UNRWA Summer Games give kids a chance to be kids – UNRWA article


UNRWA Summer Games: A chance for kids to be kids

By Julia C. Hurley

September 2011 — During my time in Gaza, I have had the pleasure of seeing the impact of UNRWA’s Summer Games on the faces of hundreds of children throughout refugee camps, and at the Games sites.

Under difficult circumstances, the Summer Games offer a breath of fresh air for 250,000 children and their families. They are an opportunity for the kids to just be kids, helping to distance them from the political disaster and humanitarian crisis that has befallen the Gaza Strip.

I had the chance to speak with some of the families and children who benefited from the Games, and concluded that overall, the programme had an overwhelmingly positive impact not just on the participants, but on their families as well.

People here in Gaza face numerous challenges. Many of the kids involved in the Summer Games come from homes where both parents are unemployed and struggling to provide the basics for their families. Such simple pleasures as a day at the beach are out of reach.

“My only dream is safety for my kids”

Faria Saleh Ahmed, who lives in the Beach refugee camp, Gaza City, with her husband and four children, was thankful for the Summer Games for this very reason. “They are helpful since we can’t do these things for the kids,” she says.

Faria is unemployed and her husband, who used to work in a factory in Israel, is now selling water for no more than 20 shekels per day (less than US$5). She laments how limited her children’s expectations have become after growing up under siege. They still express interest in new toys, weekend trips, and the like, but have stopped asking for them.

“Mom, we know we can’t,” Faria recalls them saying. “The border is closed.”

Faria’s nine-year-old daughter, Shehed, was thrilled to be attending the Games and to have a chance to enjoy the simple things other children take for granted, like playing on the huge inflatable slides UNRWA brought in for the Games this year.

Of the five families I interviewed in refugee camps throughout the Strip, with 11 children participating in the Summer Games, all of them were thrilled by the activities. Parents seemed overjoyed that their children were getting the chance to experience something new that they could get excited about.

Shehad also loved the English classes provided at the Games. She tells me she wants to be an engineer, so she can “help build houses for the people”.

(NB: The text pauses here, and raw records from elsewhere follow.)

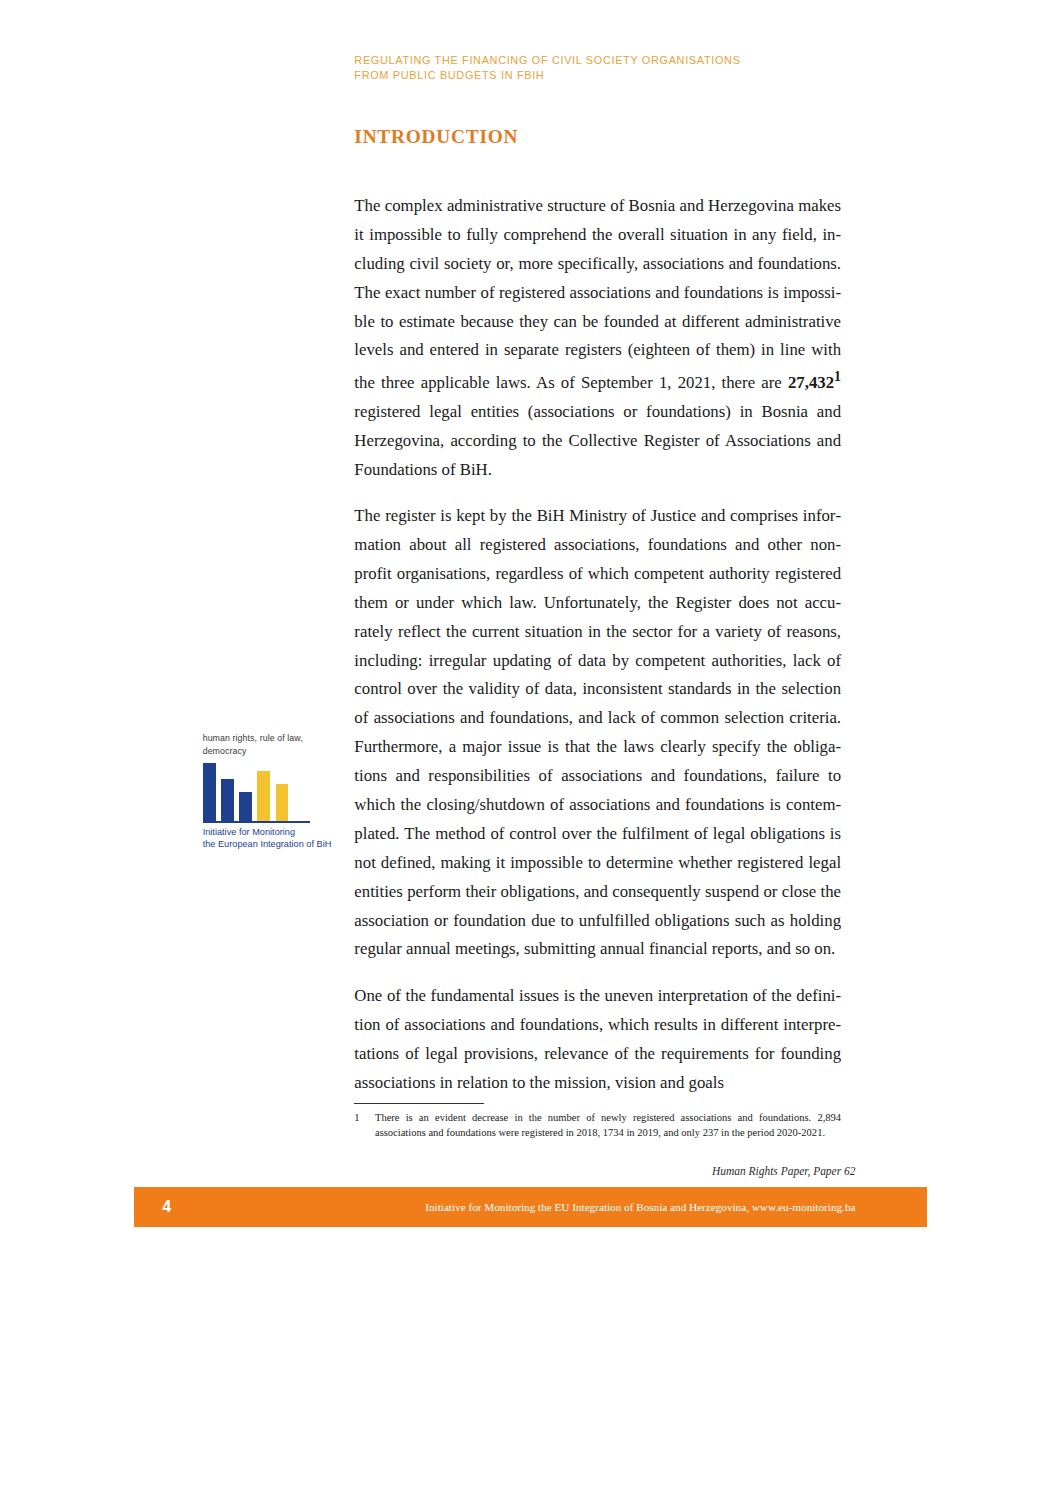Regulating the Financing of Civil Society Organisations
from Public Budgets in FBiH
INTRODUCTION
The complex administrative structure of Bosnia and Herzegovina makes it impossible to fully comprehend the overall situation in any field, including civil society or, more specifically, associations and foundations. The exact number of registered associations and foundations is impossible to estimate because they can be founded at different administrative levels and entered in separate registers (eighteen of them) in line with the three applicable laws. As of September 1, 2021, there are 27,4321 registered legal entities (associations or foundations) in Bosnia and Herzegovina, according to the Collective Register of Associations and Foundations of BiH.
The register is kept by the BiH Ministry of Justice and comprises information about all registered associations, foundations and other non-profit organisations, regardless of which competent authority registered them or under which law. Unfortunately, the Register does not accurately reflect the current situation in the sector for a variety of reasons, including: irregular updating of data by competent authorities, lack of control over the validity of data, inconsistent standards in the selection of associations and foundations, and lack of common selection criteria. Furthermore, a major issue is that the laws clearly specify the obligations and responsibilities of associations and foundations, failure to which the closing/shutdown of associations and foundations is contemplated. The method of control over the fulfilment of legal obligations is not defined, making it impossible to determine whether registered legal entities perform their obligations, and consequently suspend or close the association or foundation due to unfulfilled obligations such as holding regular annual meetings, submitting annual financial reports, and so on.
One of the fundamental issues is the uneven interpretation of the definition of associations and foundations, which results in different interpretations of legal provisions, relevance of the requirements for founding associations in relation to the mission, vision and goals
1 There is an evident decrease in the number of newly registered associations and foundations. 2,894 associations and foundations were registered in 2018, 1734 in 2019, and only 237 in the period 2020-2021.
human rights, rule of law, democracy
Initiative for Monitoring
the European Integration of BiH
Human Rights Paper, Paper 62
4 Initiative for Monitoring the EU Integration of Bosnia and Herzegovina, www.eu-monitoring.ba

Her mother Faria has a much simpler wish for her children: “My only dream is safety for my kids.”

This sentiment was echoed by most of the parents with whom I spoke.

Boosted Confidence

Many parents were also extremely impressed by the boost in the confidence of their children after the Summer Games. Many of these kids have been traumatised by years of ongoing conflict in Gaza; so much so that they have retreated into themselves, and have nightmares about what they have witnessed.

Three of Haneen Abu Zahitar’s children, from Jabalia camp, participated in the Games. Eight-year-old Raghad, who was incredibly shy and introverted, has blossomed this summer. “Now she is full of confidence,” Haneen tells me. “I’m happy because she needs to be able to take care of herself.”

A spot of newly instilled confidence really shined while I interviewed Amna El Negleh, nine years old, from Nuseirat camp in central Gaza. As I asked her questions about the Games and her UNRWA school, Amna replied with a mischievous smile on her face: “Why are you interviewing me?!”

Her mother chimed in and said that Amna is “more difficult now” because she wants to do things on her own, at which point we all erupted in laughter. Clearly, Amna’s mother thinks her daughter’s newfound self-assurance is a good thing.

Despite the heat, despite the siege, and despite the continued violence in the Gaza Strip, the Summer Games have been able to provide children here with an opportunity to be average kids for two weeks of the summer. The Games have also given parents the chance to see joy on the faces of their children, and ease the pain of not being able to provide a fun summer because of circumstance.

Without the Games, some of these children would have spent their summer thinking of all they do not have because of the situation here. Instead, this summer, they were able to laugh, smile, and have fun.

Most importantly, the Games give kids the opportunity to make friends and build the confidence they’ll need to achieve the big dreams that they all evidently have. Thanks to UNRWA, they will some day be able to look back with a smile at the summers of their childhood.